> [What is needed]:
An exact transcription of every entry is required, with the images left out.
-- Information provided follows --
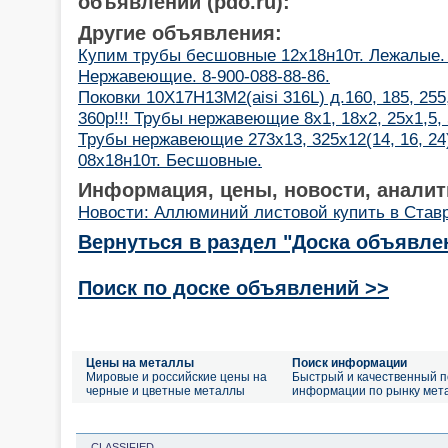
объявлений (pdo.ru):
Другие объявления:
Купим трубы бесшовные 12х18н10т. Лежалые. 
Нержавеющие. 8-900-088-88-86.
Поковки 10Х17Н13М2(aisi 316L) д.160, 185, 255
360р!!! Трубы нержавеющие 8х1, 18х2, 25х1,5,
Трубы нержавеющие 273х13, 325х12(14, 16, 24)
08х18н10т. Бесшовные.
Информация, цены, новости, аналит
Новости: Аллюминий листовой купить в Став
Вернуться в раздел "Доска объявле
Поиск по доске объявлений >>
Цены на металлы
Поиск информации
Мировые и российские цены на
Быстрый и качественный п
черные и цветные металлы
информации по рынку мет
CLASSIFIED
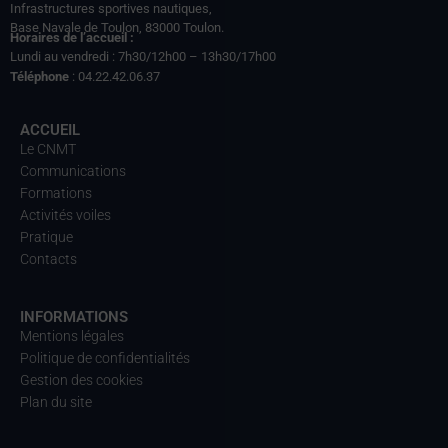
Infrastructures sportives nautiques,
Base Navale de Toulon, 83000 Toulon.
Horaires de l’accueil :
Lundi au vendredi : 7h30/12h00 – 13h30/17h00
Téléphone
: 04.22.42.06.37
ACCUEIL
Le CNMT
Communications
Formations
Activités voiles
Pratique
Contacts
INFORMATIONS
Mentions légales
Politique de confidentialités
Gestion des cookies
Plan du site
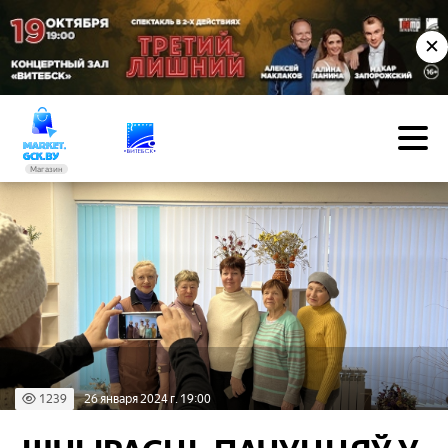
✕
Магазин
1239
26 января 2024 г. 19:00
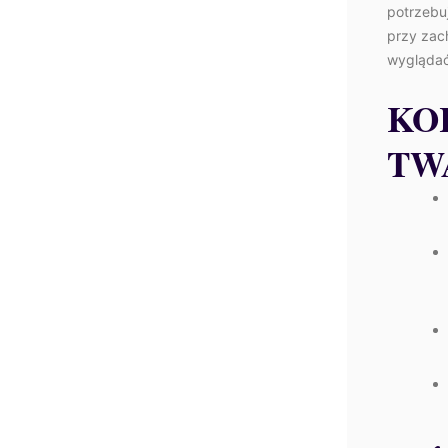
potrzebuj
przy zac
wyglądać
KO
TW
-- Information provided concluded --
> [Written solution]:
объявлений (pdo.ru):
Другие объявления:
Купим трубы бесшовные 12х18н10т. Лежалые. 
Нержавеющие. 8-900-088-88-86.
Поковки 10Х17Н13М2(aisi 316L) д.160, 185, 255
360р!!! Трубы нержавеющие 8х1, 18х2, 25х1,5,
Трубы нержавеющие 273х13, 325х12(14, 16, 24)
08х18н10т. Бесшовные.
Информация, цены, новости, аналит
Новости: Аллюминий листовой купить в Став
Вернуться в раздел "Доска объявле
Поиск по доске объявлений >>
Цены на металлы
Поиск информации
Мировые и российские цены на
Быстрый и качественный п
черные и цветные металлы
информации по рынку мет
CLASSIFIED
Infrastructures sportives nautiques,
Base Navale de Toulon, 83000 Toulon.
Horaires de l’accueil :
Lundi au vendredi : 7h30/12h00 – 13h30/17h00
Téléphone
: 04.22.42.06.37
ACCUEIL
Le CNMT
Communications
Formations
Activités voiles
Pratique
Contacts
INFORMATIONS
Mentions légales
Politique de confidentialités
Gestion des cookies
Plan du site
✕
Магазин
1239
26 января 2024 г. 19:00
potrzebuj
przy zac
wyglądać
KO
TW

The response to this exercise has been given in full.